The decree of the trial court further provided that Young need not obtain the special use permit contemplated by paragraph 15-c of section IV-A which requires a special use permit for “clubs and grounds for games or sports, provided any such use is not primarily for gain.”

Many definitions were urged in oral argument and in the briefs submitted, construing such words as “private”, “public”, “recreational areas”, “resorts”, and other words and phrases used in the ordinance. In our view the words employed in the various sections under consideration need not be subjected to technical definition; they are plainly understandable.

The situation here presented is that if the uses to which Young desires to put his property are reserved by paragraphs 9 and 10 of section IV-A of the ordinance, then no permit is necessary. If on *774 the other hand the proposed uses of the property fall under paragraph 15-c as contended by appellants, then a permit is required.

It is conceded that Young’s plans for the development of his property include the following: He proposes to use a 17-acre lake, located in a rolling, wooded area, for swimming, boating and fishing; he proposes to construct two bath houses and a small lodge or community house near the lake; he proposes to allow badminton and horseshoe pitching games; he proposes to make these facilities available to a limited number of families who will pay an initiation fee and annual dues. The grounds will not be open to the general public. Young also proposes to continue the operation of a children’s day camp which has heretofore been conducted under the supervision of personnel experienced in the operation of swimming pools and children’s camps.

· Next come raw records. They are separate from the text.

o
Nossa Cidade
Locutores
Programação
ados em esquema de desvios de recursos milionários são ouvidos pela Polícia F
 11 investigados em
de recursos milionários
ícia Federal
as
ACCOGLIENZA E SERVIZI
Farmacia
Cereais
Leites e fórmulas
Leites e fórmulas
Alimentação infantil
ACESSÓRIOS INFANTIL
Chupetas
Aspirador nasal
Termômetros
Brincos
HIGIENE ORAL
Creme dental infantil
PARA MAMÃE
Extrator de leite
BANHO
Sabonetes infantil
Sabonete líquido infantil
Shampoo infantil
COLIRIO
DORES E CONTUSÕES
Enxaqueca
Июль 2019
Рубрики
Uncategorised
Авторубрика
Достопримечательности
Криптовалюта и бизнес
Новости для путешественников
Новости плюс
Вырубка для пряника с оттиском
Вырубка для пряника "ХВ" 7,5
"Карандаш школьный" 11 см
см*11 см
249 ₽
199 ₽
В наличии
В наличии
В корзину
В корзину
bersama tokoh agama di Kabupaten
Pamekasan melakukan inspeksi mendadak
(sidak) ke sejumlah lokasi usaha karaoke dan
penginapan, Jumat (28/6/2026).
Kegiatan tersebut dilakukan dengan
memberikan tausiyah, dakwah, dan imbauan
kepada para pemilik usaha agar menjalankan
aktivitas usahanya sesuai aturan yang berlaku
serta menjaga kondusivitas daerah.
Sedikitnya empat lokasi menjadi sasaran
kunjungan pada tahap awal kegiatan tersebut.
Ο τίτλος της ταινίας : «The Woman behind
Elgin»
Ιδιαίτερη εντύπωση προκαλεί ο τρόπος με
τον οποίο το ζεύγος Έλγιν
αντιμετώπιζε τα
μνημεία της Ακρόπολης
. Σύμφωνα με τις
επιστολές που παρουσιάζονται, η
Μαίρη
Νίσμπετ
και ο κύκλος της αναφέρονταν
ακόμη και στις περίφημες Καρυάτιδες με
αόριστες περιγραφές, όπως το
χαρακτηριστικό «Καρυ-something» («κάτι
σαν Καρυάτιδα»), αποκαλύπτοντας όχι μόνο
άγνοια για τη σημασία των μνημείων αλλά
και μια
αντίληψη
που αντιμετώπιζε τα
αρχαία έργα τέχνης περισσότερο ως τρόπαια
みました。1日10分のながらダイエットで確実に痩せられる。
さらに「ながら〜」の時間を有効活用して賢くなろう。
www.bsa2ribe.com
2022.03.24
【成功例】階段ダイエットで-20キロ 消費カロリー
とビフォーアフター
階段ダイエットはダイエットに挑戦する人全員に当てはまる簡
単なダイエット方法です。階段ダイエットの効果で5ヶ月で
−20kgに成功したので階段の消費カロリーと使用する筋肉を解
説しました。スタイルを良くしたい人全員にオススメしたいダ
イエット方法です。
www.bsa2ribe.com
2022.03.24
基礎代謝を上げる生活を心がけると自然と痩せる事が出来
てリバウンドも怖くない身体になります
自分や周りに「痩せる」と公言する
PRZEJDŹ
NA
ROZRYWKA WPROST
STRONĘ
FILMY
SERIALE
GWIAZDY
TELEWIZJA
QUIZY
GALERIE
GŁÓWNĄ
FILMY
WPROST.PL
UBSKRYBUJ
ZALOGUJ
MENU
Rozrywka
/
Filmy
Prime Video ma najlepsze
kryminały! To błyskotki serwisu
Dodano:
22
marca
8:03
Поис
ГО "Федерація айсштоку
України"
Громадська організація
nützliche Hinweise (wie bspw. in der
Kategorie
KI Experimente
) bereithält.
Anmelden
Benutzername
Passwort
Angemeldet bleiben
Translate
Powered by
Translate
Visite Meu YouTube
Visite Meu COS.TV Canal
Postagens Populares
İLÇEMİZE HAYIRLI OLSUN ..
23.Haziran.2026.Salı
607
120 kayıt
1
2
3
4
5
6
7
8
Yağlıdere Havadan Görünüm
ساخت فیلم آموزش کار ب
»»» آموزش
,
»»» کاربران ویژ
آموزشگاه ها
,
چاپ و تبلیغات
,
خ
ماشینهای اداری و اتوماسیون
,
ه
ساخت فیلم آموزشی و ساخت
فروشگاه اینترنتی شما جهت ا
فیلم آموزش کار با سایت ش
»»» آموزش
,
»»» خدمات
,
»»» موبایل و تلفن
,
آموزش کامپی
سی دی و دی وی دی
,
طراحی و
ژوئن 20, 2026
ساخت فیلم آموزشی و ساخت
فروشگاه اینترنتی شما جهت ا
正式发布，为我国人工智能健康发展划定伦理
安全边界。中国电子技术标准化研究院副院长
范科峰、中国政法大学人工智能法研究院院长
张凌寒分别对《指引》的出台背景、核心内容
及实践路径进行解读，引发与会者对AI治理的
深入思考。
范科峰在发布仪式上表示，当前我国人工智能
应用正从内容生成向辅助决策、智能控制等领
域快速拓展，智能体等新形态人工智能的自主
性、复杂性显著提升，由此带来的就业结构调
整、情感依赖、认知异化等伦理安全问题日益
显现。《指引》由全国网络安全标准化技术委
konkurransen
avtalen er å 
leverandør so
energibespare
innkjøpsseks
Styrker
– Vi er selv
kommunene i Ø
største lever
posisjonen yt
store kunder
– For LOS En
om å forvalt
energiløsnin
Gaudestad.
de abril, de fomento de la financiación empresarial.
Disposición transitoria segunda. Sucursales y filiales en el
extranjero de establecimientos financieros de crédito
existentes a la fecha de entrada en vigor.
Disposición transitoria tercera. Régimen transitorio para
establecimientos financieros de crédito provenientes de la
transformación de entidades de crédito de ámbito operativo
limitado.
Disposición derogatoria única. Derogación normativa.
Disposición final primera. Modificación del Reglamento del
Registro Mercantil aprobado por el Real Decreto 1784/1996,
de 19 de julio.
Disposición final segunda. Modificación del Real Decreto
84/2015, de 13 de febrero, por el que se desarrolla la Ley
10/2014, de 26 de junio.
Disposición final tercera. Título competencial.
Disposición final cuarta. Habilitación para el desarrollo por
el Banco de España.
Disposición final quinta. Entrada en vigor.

The trial court held the proposed uses were covered by paragraphs 9 and 10. We agree with this conclusion. They come specifically within the range of paragraph 10 which permits the use of property lying within the restricted zone for a public or private park. The record and picture exhibits plainly show the layout in question to be an attractive “park”, whether public or private. The paragraph next permits “recreational areas and resorts”. Certainly the plan covers an attractive recreational resort area. And next the paragraph permits “golf courses”. The use of this provision is not presently contemplated. Next it permits “swimming pools, and boating facilities, together with structures accessory thereto”. It cannot be said that the attractive lake situated on the property does not come within this permitted use. The lake provides both swimming and boating facilities, and the requested permit to build bath houses, together with the “lodge or community house” manifestly falls within the definition of “structures accessory thereto”.

The fact that the accommodations are to be profitable to Young is immaterial. It could hardly be assumed that such costly facilities would be furnished without compensation to the owner who is authorized by the section to establish both “public and private parks,” etc.